Task prompt: Nothing but an exact repeat of the data, with pictures removed, belongs in the answer.

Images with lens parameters
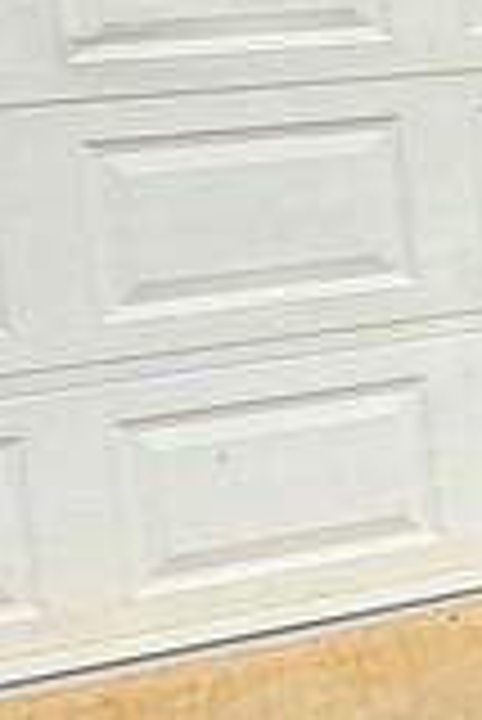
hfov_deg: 11.6
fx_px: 1864
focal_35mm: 93
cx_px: 1221
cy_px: 126
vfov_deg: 21.6
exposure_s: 1/3906
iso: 32
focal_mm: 2.22
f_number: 2.2
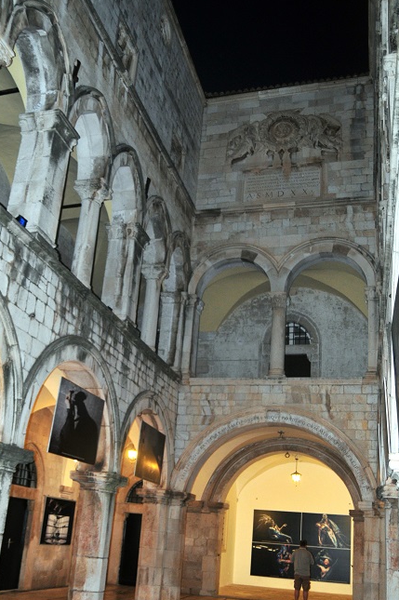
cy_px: 324
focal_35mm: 36
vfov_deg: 53.5
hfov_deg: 37.1
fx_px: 594
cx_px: 179
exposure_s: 1/60
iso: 400
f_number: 2.8
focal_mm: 17
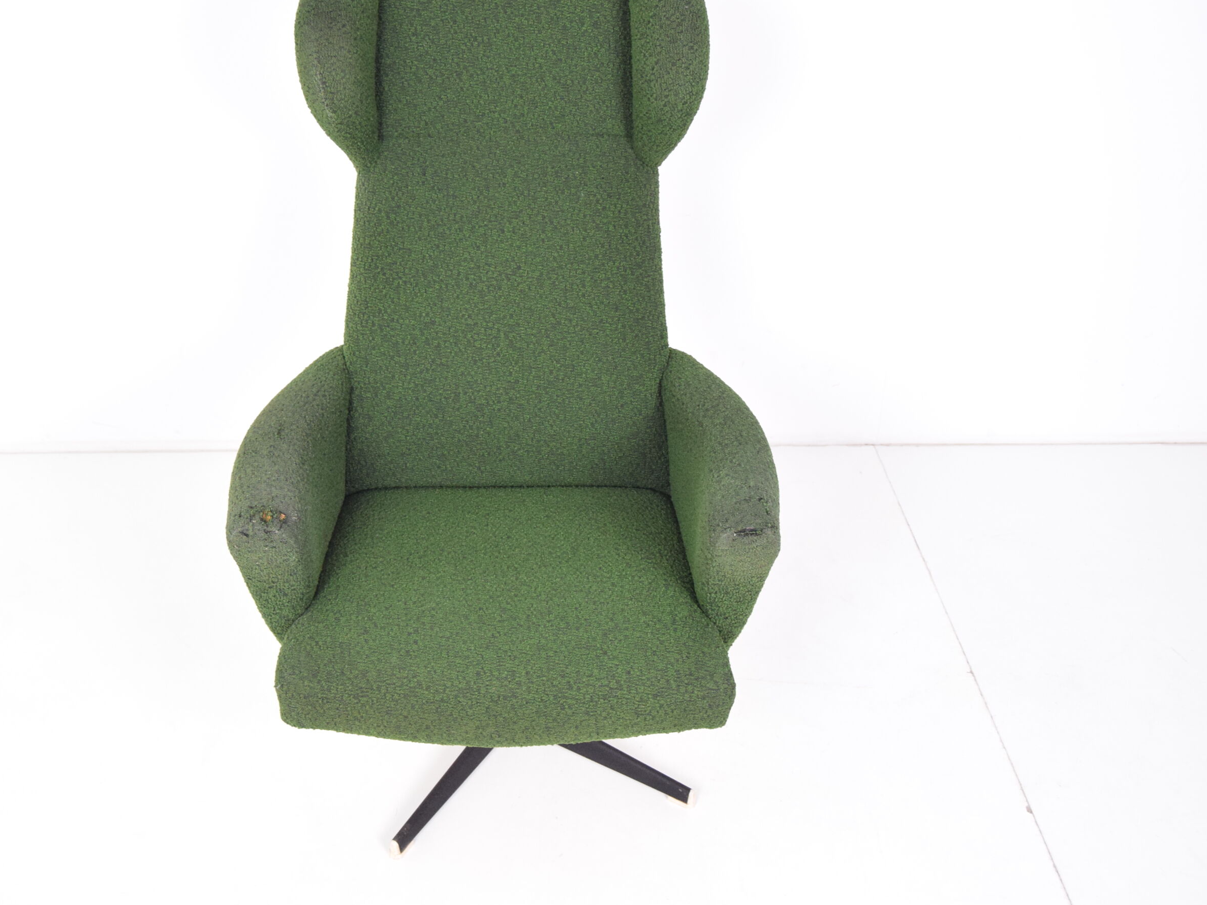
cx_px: 511
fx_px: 1395
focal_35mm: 40
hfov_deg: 46.6
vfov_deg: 35.9
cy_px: 420
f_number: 4.5
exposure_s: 1/80
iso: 1600
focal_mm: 22
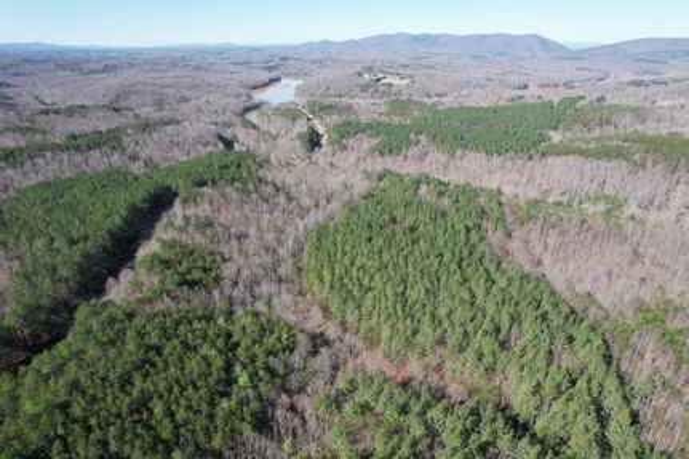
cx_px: 344
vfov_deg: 57.2
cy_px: 230
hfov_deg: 78.6
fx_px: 421
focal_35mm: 22
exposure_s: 1/1250
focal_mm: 8.38
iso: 150
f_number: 2.8
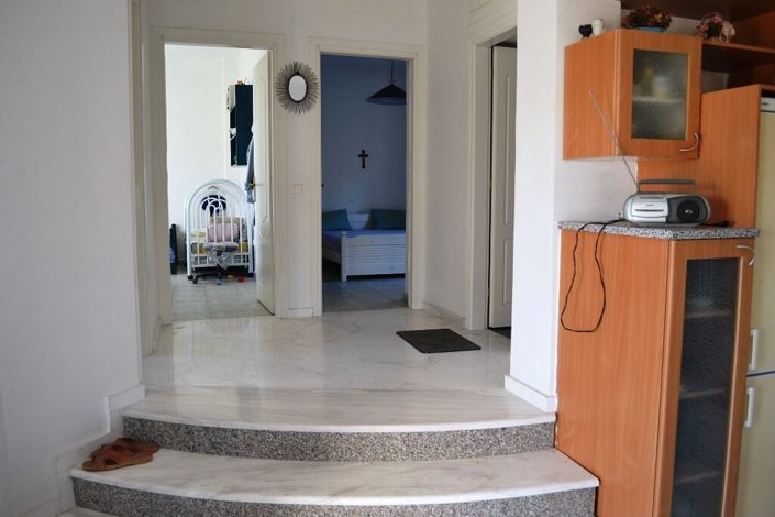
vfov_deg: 47.9
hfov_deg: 67.4
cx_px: 388
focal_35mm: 27
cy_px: 258
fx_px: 581
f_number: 4.5
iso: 400
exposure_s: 1/80
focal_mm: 18
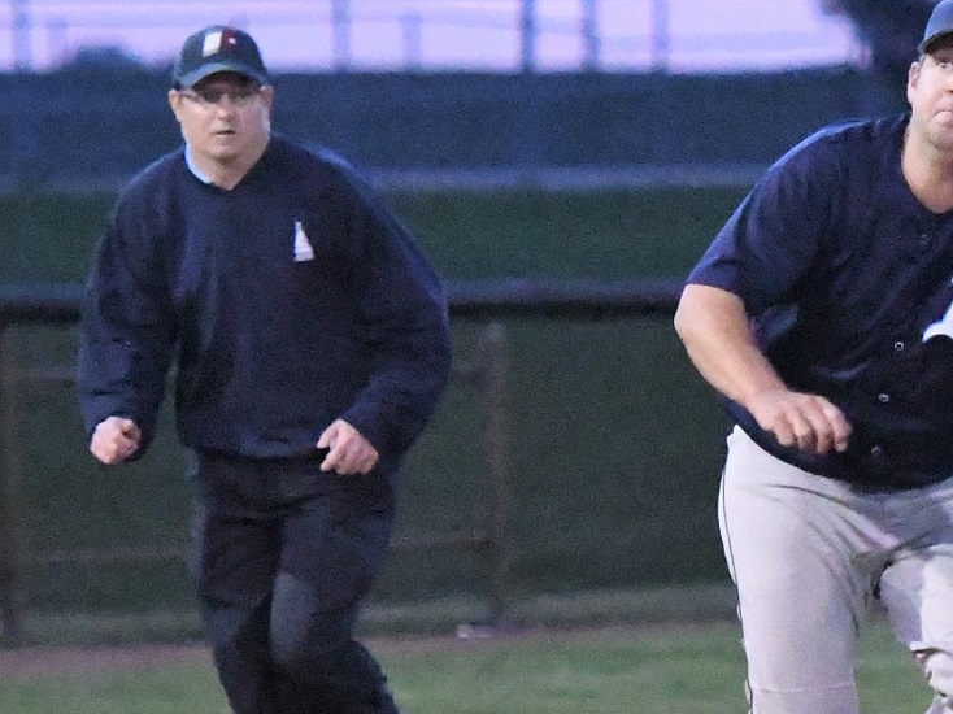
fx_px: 8030
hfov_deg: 6.8
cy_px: 387
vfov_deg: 5.1
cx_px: 726
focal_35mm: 292
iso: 20000
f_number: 2.8
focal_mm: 125
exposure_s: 1/1000
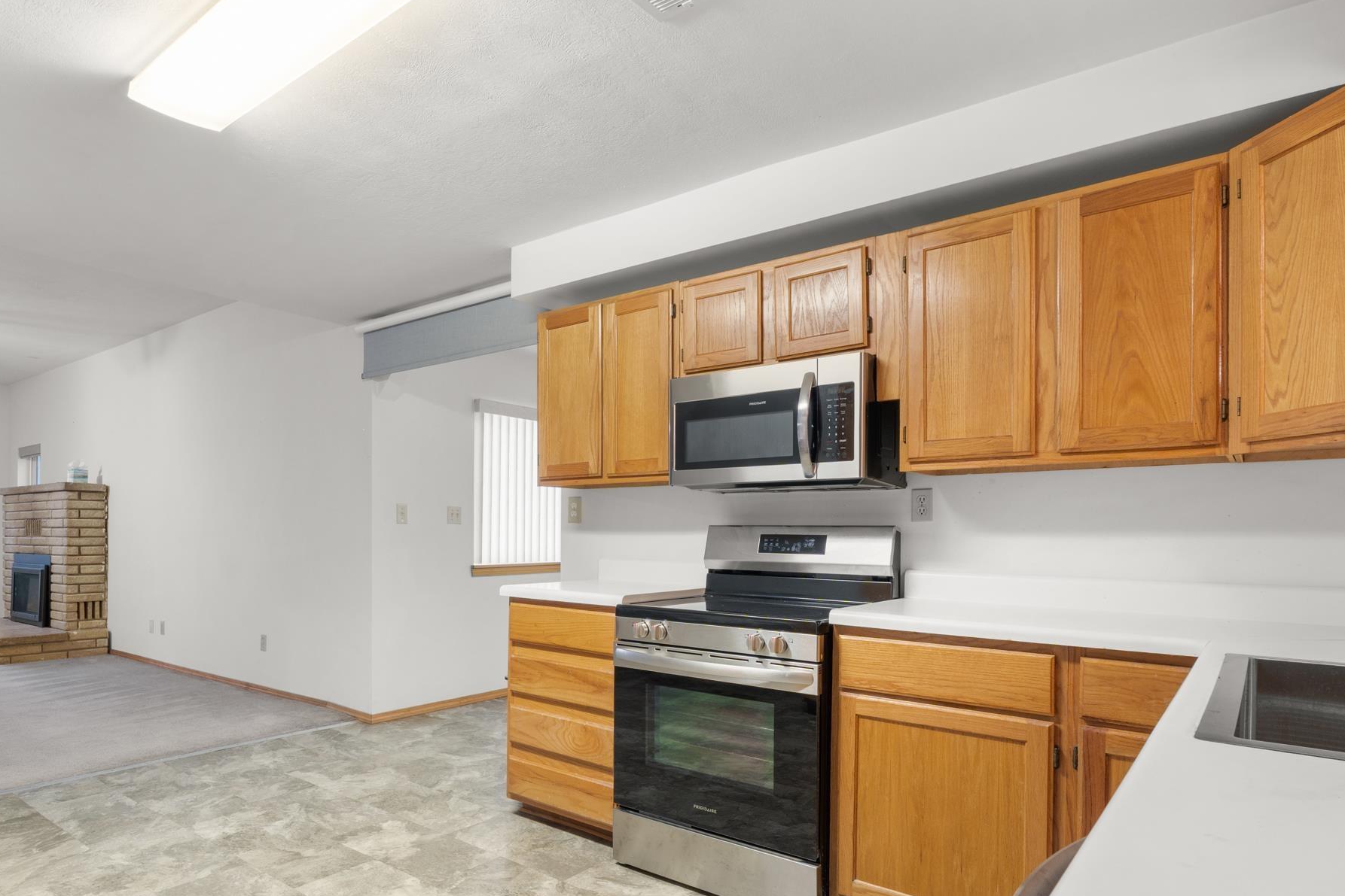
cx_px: 617
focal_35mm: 21
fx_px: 785
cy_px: 526
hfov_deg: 81.0
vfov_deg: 59.1
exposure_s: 1/1.25
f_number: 9
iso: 200
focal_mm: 10
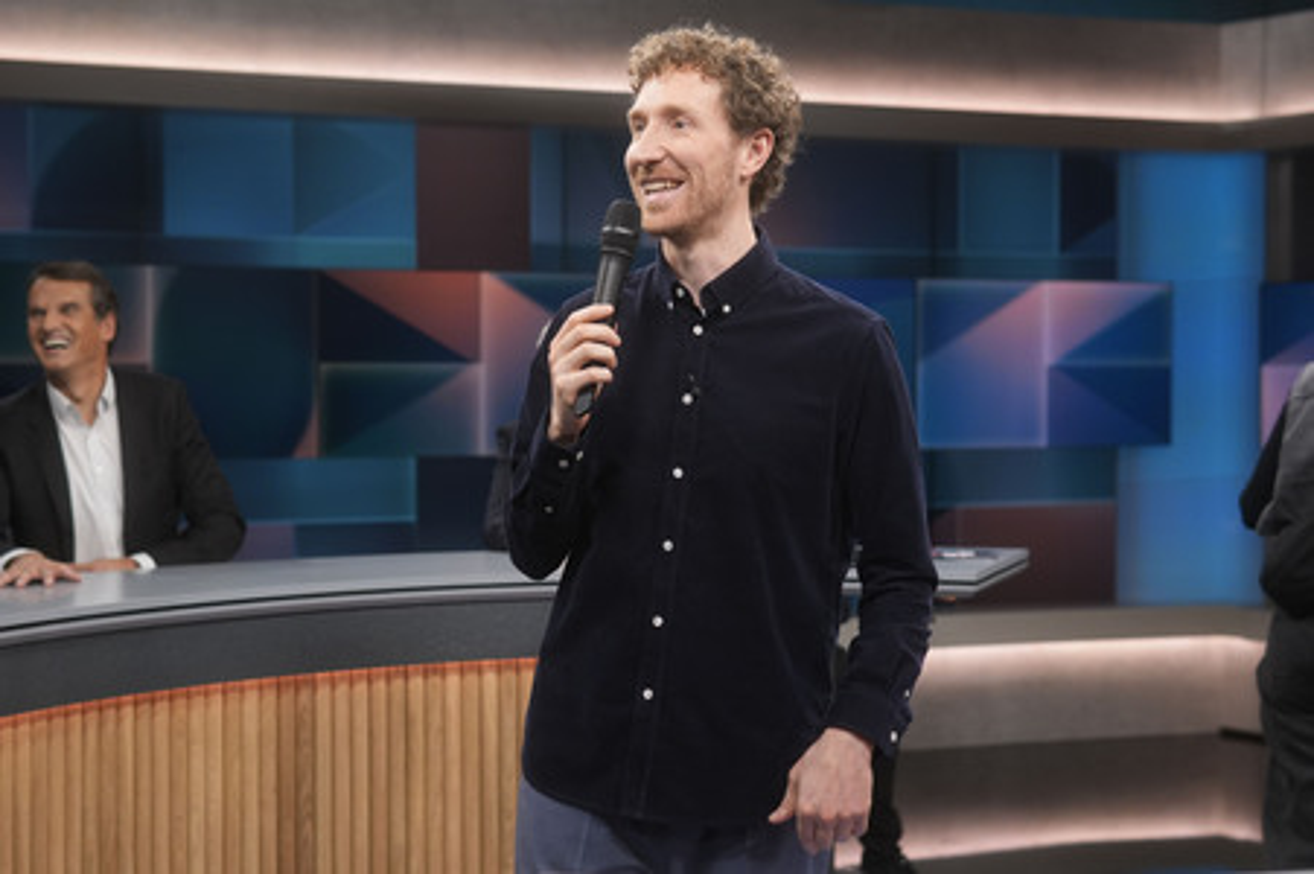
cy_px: 437
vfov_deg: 29.8
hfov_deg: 43.6
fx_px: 1641
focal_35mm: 45
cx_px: 657
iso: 640
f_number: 2.2
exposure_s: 1/250
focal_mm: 30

Result for this exercise:
hfov_deg: 11.6
fx_px: 1864
focal_35mm: 93
cx_px: 1221
cy_px: 126
vfov_deg: 21.6
exposure_s: 1/3906
iso: 32
focal_mm: 2.22
f_number: 2.2
cy_px: 324
focal_35mm: 36
vfov_deg: 53.5
hfov_deg: 37.1
fx_px: 594
cx_px: 179
exposure_s: 1/60
iso: 400
f_number: 2.8
focal_mm: 17
cx_px: 511
fx_px: 1395
focal_35mm: 40
hfov_deg: 46.6
vfov_deg: 35.9
cy_px: 420
f_number: 4.5
exposure_s: 1/80
iso: 1600
focal_mm: 22
cx_px: 344
vfov_deg: 57.2
cy_px: 230
hfov_deg: 78.6
fx_px: 421
focal_35mm: 22
exposure_s: 1/1250
focal_mm: 8.38
iso: 150
f_number: 2.8
vfov_deg: 47.9
hfov_deg: 67.4
cx_px: 388
focal_35mm: 27
cy_px: 258
fx_px: 581
f_number: 4.5
iso: 400
exposure_s: 1/80
focal_mm: 18
fx_px: 8030
hfov_deg: 6.8
cy_px: 387
vfov_deg: 5.1
cx_px: 726
focal_35mm: 292
iso: 20000
f_number: 2.8
focal_mm: 125
exposure_s: 1/1000
cx_px: 617
focal_35mm: 21
fx_px: 785
cy_px: 526
hfov_deg: 81.0
vfov_deg: 59.1
exposure_s: 1/1.25
f_number: 9
iso: 200
focal_mm: 10
cy_px: 437
vfov_deg: 29.8
hfov_deg: 43.6
fx_px: 1641
focal_35mm: 45
cx_px: 657
iso: 640
f_number: 2.2
exposure_s: 1/250
focal_mm: 30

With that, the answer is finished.